We’re having a very casual meal for Christmas Eve Dinner and I decided to bring some additional sides. So I chose green bean casserole and ‘some type of bread product’. I had originally intended to just make my standard (albeit tasty) whole-wheat loafs. I even contemplated making lefse, inspired by Joy’s fabulous foray into the making of krumkake. But then it occurred to me that I hadn’t made soda bread in a long time. A really long time. So long a time that I couldn’t remember the recipe. And thereby discovered that I also couldn’t remember where I’d put the written version.
Doh! And yet…. there’s a reason Google was put on this earth, right people? Surely I could find a nice, simple, traditional soda bread recipe. We just put “soda bread” into the search engine and….
Good. Grief.
I have never seen such a jumbled and confusing mess of useless links. Maybe nobody makes real soda bread anymore. Perhaps they’ve all been seduced by the siren-song of “honey-glaze” and “dried mangos”, which seemed to crop up disturbingly often in my search results. Perhaps we were doomed, doomed to eat plain old yeast-risen bread after all. I despaired.
And then, I saw it. A web address tantalizingly called www.sodabread.info. Wow. Seriously? They have their own website? This I had to see. And I was not disappointed. I now have proof that there is someone emphatically-to-the-point-of-bordering-on-maniacally endorsing literally every possible thing on the face of this planet. So meet my latest discovery: The Society for the Preservation of Irish Soda Bread.
You heard me. A flippin’ society, people.

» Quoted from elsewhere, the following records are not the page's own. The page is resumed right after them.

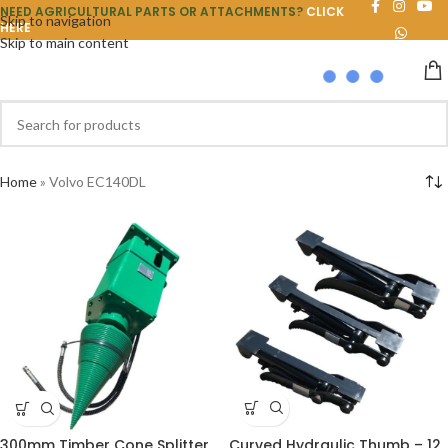
NEED AGRICULTURAL PARTS OR ATTACHMENTS?
CLICK
Skip to navigation
HERE
Skip to main content
Home
»
Volvo EC140DL
Curved Hydraulic Thumb – 12
300mm Timber Cone Splitter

Now I will say, they do have a point that some of these new-fangled ingredients (Sun-dried tomatoes? Garlic? Chiles??) are not traditional. Plus, they provide a seemingly exhaustive quantity of information about the history of soda bread. I personally never in my life expected a soda bread to be desert, but apparently there are heretics out there who do. And the Society does have a nice, simple, traditional soda bread recipe. Which I fully intend to desecrate by –gasp– adding raisins. And possibly a tablespoon of sugar.

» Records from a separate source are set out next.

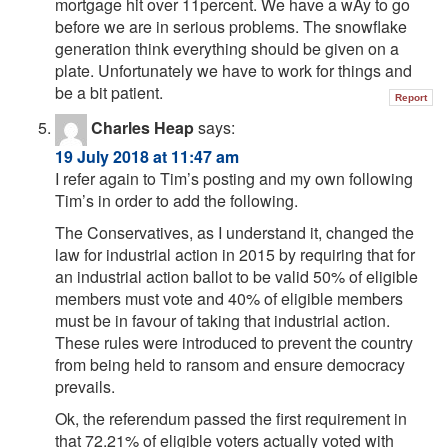
mortgage hit over 11percent. We have a wAy to go
before we are in serious problems. The snowflake
generation think everything should be given on a
plate. Unfortunately we have to work for things and
be a bit patient.
Report
Charles Heap
says:
19 July 2018 at 11:47 am
I refer again to Tim’s posting and my own following
Tim’s in order to add the following.
The Conservatives, as I understand it, changed the
law for industrial action in 2015 by requiring that for
an industrial action ballot to be valid 50% of eligible
members must vote and 40% of eligible members
must be in favour of taking that industrial action.
These rules were introduced to prevent the country
from being held to ransom and ensure democracy
prevails.
Ok, the referendum passed the first requirement in
that 72.21% of eligible voters actually voted with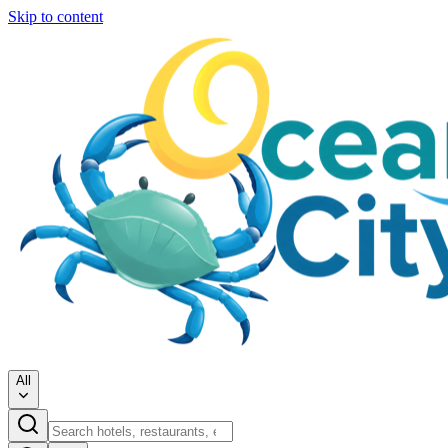
Skip to content
All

Don’t let the SPISB know. They’ll probably hunt me down and beat me with a ten-day-old loaf wrapped in a sock.
I’m so glad I didn’t decide to make lefse after all. I shudder to think what a Society For The Preservation of Norwegian Lefse website would look like. There’s only so much gastronomic zeal I can take in one year, however well-intended. Plus, I’m too lazy to rice all those potatoes.